Jones refused to discuss the Farrell or Francis incident in detail, saying only: “We leave it to the judiciary.” He also insisted he did not need to remind his players of the dangers of making high tackles after all World Cup officials were reprimanded by the governing body. “I don’t speak to the players about tackling high because they know where to tackle,” he said. “We play a tough physical game and we go out hitting people as hard as we can. We want to do it legally but players make mistakes.” Asked if Farrell might have come off the pitch for a HIA, Jones said: “We have all the medical staff looking for that out there. That’s what they get paid to do.”
The two incidents in England’s second consecutive bonus-point win in Pool C came only hours after the full written judgment from the Australia wing Reece Hodge’s disciplinary hearing was published. On Wednesday Hodge was given a three-week ban for a dangerous tackle on Fiji’s Peceli Yato. The Hodge written judgment contained the remarkable claim that Hodge had “no effective knowledge of World Rugby’s high tackle framework” and that he had not been specifically coached about it. It is believed Australia dispute the claim.
Hodge’s tackle last Saturday initially went unpunished despite World Rugby’s clampdown on high tackles. It was one of a number of incidents in the opening matches of the tournament which prompted World Rugby’s extraordinary statement about the standard of refereeing on Tuesday.

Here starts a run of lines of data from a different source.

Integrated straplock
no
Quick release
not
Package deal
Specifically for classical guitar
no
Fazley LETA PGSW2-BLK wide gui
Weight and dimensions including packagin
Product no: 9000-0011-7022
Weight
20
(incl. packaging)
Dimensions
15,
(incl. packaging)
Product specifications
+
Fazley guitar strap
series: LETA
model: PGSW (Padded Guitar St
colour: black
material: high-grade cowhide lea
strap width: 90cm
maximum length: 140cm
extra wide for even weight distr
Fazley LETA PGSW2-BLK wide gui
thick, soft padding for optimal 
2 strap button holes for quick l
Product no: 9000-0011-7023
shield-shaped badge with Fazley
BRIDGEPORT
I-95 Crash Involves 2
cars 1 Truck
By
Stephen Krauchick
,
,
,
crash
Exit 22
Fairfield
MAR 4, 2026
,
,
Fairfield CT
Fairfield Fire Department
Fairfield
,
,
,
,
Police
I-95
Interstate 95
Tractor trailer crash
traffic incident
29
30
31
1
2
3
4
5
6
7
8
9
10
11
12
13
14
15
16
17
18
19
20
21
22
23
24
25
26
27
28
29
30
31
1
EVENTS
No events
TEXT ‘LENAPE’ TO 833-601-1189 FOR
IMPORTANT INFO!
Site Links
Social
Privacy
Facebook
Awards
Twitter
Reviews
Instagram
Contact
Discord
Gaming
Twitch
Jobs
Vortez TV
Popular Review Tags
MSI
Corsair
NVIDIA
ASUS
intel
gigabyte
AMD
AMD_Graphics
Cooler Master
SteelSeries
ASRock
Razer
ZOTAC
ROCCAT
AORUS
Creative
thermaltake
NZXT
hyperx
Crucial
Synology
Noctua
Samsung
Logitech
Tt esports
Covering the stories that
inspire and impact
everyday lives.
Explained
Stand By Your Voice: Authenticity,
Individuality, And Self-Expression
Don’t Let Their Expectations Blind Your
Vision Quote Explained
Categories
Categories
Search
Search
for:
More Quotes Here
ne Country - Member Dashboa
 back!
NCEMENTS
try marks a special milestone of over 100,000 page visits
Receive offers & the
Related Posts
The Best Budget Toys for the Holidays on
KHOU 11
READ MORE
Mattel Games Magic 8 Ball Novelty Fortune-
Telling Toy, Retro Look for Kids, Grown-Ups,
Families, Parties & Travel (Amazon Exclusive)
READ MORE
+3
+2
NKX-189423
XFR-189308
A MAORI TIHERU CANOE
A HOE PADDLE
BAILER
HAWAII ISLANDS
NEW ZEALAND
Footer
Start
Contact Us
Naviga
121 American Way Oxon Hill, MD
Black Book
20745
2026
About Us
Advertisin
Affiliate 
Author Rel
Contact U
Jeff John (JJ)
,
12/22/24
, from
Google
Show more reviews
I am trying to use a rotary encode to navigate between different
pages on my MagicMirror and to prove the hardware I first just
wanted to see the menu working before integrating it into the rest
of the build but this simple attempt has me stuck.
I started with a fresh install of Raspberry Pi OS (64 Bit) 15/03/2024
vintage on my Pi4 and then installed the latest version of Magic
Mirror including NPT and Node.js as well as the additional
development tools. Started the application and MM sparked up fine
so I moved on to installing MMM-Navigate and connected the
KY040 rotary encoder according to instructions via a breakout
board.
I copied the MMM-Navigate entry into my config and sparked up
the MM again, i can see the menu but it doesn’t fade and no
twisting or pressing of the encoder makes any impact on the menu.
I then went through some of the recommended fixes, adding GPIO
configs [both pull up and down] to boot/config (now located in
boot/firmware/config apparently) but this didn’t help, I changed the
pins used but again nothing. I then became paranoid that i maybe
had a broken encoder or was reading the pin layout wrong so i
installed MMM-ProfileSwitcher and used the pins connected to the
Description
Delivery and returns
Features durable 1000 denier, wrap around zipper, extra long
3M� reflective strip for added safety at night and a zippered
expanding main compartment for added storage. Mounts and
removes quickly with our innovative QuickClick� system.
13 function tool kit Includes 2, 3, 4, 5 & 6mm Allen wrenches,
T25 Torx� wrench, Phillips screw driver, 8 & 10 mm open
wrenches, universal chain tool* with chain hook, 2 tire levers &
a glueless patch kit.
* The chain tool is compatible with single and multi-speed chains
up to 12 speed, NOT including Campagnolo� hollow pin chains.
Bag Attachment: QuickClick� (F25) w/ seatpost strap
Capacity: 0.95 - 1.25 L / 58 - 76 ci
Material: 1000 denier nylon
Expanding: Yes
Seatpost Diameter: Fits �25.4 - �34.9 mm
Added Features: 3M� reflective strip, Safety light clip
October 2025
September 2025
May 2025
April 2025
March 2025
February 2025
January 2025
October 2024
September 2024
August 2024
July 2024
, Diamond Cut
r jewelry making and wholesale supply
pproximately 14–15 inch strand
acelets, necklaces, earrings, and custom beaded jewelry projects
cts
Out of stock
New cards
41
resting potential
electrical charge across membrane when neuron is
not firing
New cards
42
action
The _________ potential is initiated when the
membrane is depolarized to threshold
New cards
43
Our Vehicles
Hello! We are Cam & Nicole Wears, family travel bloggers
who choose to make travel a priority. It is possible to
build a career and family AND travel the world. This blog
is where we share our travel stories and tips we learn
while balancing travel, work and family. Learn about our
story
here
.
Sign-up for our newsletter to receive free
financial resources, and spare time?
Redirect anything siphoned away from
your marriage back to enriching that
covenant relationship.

Only hours after that statement was published, the World Cup was further plunged into chaos when Samoa’s Ray Lee-Lo and Moto Matu’u received yellow cards for tackles that ought to have led to sendings off. Both players were subsequently cited and on Thursday Lee-Lo was handed a three-week ban, ruling him out of the rest of the pool stage, while judgment on Matu’u was delayed at his hearing for “a period no later than 24 hours”.
Meanwhile Jones declared stage one of England’s campaign done after backing up Sunday’s bonus-point win over Tonga with another against the USA despite a four-day turnaround. “We move into stage two now, which is Argentina, then we’ve got stage three, four and five,” he said. “It’s like the Tour de France. You don’t need to be in the yellow jersey now. The percentage of time you need to be in the yellow jersey is the time that it counts, not when it doesn’t count.”